© JUNGE FREIHEIT Verlag GmbH & Co.  www.jungefreiheit.de    04/00 21. Januar 2000

 
Entscheidung über Kunst im Reichstag
Alexander Schmidt

Die Kontroverse um den Prozeßkünstler Hans Haacke geht in der kommenden Woche in die zweite Runde. Am 25. Januar tagt der Kunstbeirat des Deutschen Bundestages erneut, weil der Vorschlag, im Reichtag einen riesigen Trog mit Erde zu installieren, nach Bekanntwerden auf den Widerstand vieler Bundestagsabgeordneter stieß (die JF berichtete).

Neben den Bedenken, ob der Reichstag unter der Last der Erde zusammenbrechen könnte, richtete sich der Unmut vor allem gegen die Widmung "Der Bevölkerung", die in Leuchtbuchstaben zu lesen sein soll. Jetzt kann es also passieren, daß der "Kitsch in Eimern" (Antje Vollmer), nicht aber der Reichstag, buchstäblich unter dem Votum der Volksvertreter zusammenbricht.

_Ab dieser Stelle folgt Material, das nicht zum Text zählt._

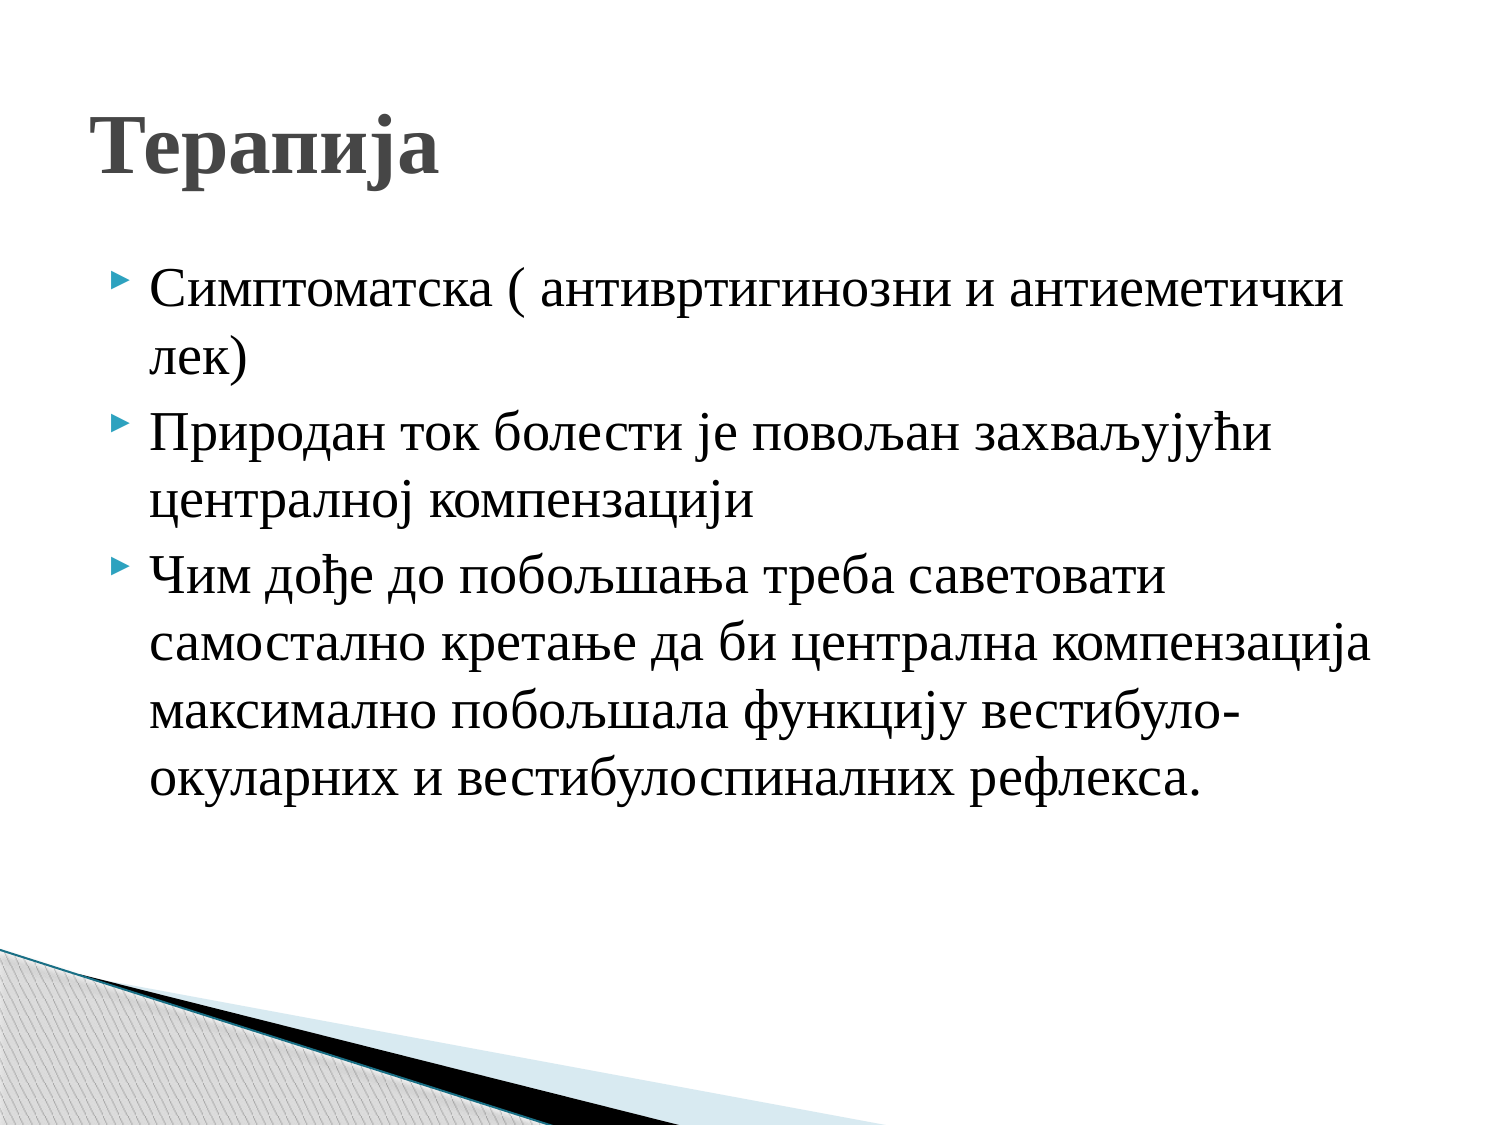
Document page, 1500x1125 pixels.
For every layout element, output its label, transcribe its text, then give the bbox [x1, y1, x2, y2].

list Симптоматска ( антивртигинозни и антиеметички лек) Природан ток болести је повољан захваљујући централној компензацији Чим дође до побољшања треба саветовати самостално кретање да би централна компензација максимално побољшала функцију вестибуло-окуларних и вестибулоспиналних рефлекса. [74, 242, 1426, 986]
title Терапија [75, 45, 1425, 233]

In einem CDU-Papier, das der JUNGEN FREIHEIT vorliegt, wird die Frage gestellt, welche Bevölkerung mit der Widmung gemeint sei. "Die von Berlin, die von Brandenburg, die von Deutschland, die von Europa oder gar die der ganzen Welt?" Der Haackeschen Negativsicht solle durch ein Kunstwerk das Positive entgegengesetzt werden. "Wir sind ein Volk", "Wir sind das Volk", seien die Parolen der Hoffnung und der Befreiung gewesen, die nicht ins Negative umgedeutet werden könnten. Die Absicht des Künstlers, eine "kritische und kontroverse Diskussion im Deutschen Bundestag und in der Bevölkerung anzuregen", wie es in einer Stellungnahme Thierses heißt, wird von der CDU/CSU-Fraktion nicht gewollt.

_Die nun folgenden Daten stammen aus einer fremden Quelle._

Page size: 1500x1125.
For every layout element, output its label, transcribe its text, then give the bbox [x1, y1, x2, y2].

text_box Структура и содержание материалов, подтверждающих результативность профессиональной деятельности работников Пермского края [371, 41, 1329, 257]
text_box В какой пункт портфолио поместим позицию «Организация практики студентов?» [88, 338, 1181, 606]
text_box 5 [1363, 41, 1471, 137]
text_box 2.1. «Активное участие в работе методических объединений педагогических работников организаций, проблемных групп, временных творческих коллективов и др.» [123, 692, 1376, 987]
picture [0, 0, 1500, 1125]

Eine Anfrage der JUNGEN FREIHEIT im Deutschen Bundestag ergab, daß bei der kommenden Sitzung nun erneut über das Projekt abgestimmt werde. Andere Vorschläge sind aber bisher noch nicht bekannt, was zur Folge haben könnte, daß der geplante Platz im Lichthof Nord möglicherweise frei bleibt oder bei einem positiven Ergebnis der Trog im Reichstag installiert wird. Ebenso unklar wie die Entscheidung, ob das Projekt durchgeführt wird, ist nach einer Stellungnahme des Bundestagspräsidenten Wolfgang Thierse auch die Frage nach den Kosten, die immer noch nicht beantwortet werden kann.

Wenn die Fraktionen geschlossen stimmen, kann die Union nichts ausrichten. Mit den Liberalen zusammen verfügt sie nur über 8 Sitze im Kunstbeirat, die Sozialdemokraten, Grüne und PDS besetzen insgesamt 14 Plätze.